Fall: Leaves flutter in our sentences.

Rain has turned the sweetgum bark tobacco brown.

My friend is standing in a field painting animals.

That perfect time in the garden when everything is dying but nothing is dead.

Lawn moths are the angels of this abandoned prayer labyrinth.

At the old golf course, two kestrels hunt for grasshoppers.

October: The old crabapple’s leaves are dipped in red wine.

Little blue heron, the lake has made a shimmering replica of you.

Night: We move toads off the road so they won’t get run over.

Beneath the harvest moon, the syncopated call of a great horned owl.

In their appliquéd ballgowns, late-blooming azaleas wait for suitors who never arrive.

Tack Coat

The tack coat of dawn gives way to the scumble of morning.

Dawn. Hot pink rubbed over midnight blue. Sudden lightning. My dog in my arms, trembling.
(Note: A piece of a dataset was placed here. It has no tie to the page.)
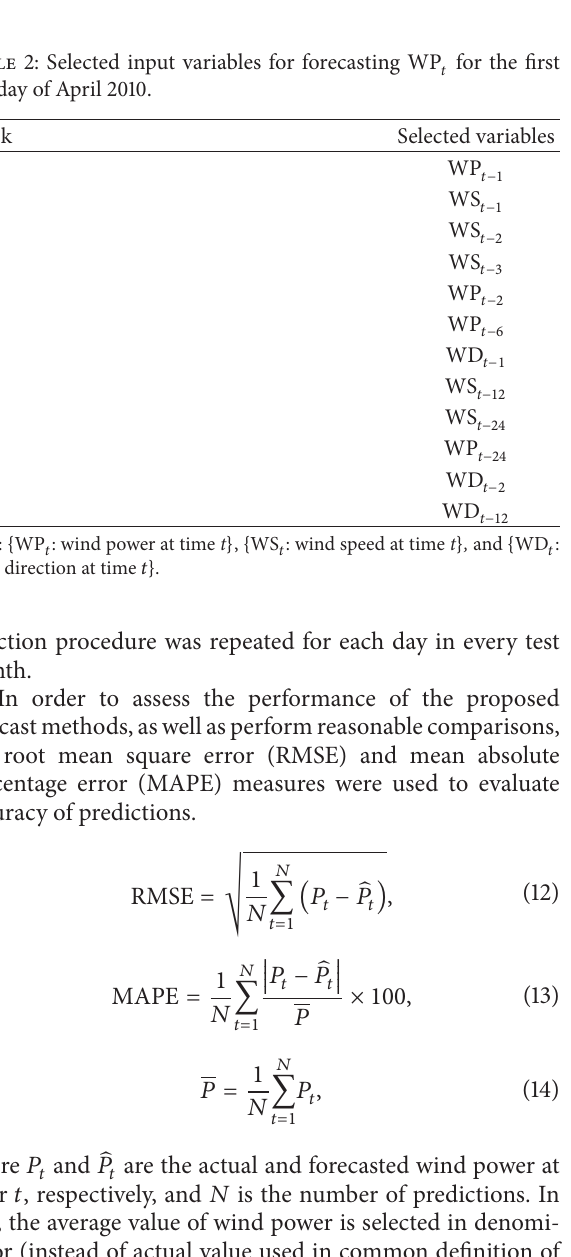
to the forecast day) was picked up as the validation data set.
A rabbit appears out of nowhere like a lost thought. I think of an old friend.

Some folks decorate their porches but never sit on them.
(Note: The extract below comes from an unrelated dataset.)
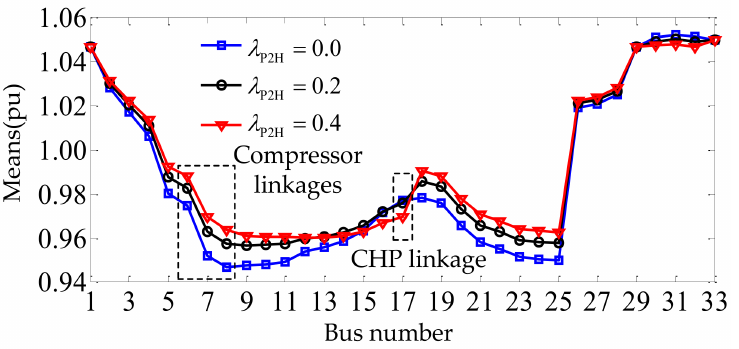
Figure 13. Mean values of voltage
Little man down there putting away your grill, come out of your garage and look up.

Some people kill birds. Others put out bird feeders.

Tonight’s sunset turned the sky into a cauldron. Below, a thrasher the color of depleted soil foraged quietly beneath a sapling.

Birds define the air.

How do you see the air without the bird? Assume there are no trees.

The cowbells follow one another / Into the distances of the afternoon. — James Wright

In the sky, a great heron goes unnoticed by lovers on a picnic.

A tender young boy watches a pair of red-winged blackbirds as his friends taunt him.

A scissor-tailed flycatcher perches on a stop sign until I get too close with my camera.

The verses are in the land, in the trees before they became paper, in our hearts before they were rewritten by language.

I used to think to be not alone meant / never having to walk through the high wheat / or struggle in the water. — Allison Seay

I just saw a man texting while driving a tractor down a major thoroughfare.

I might be getting too involved with the animals who live in my yard.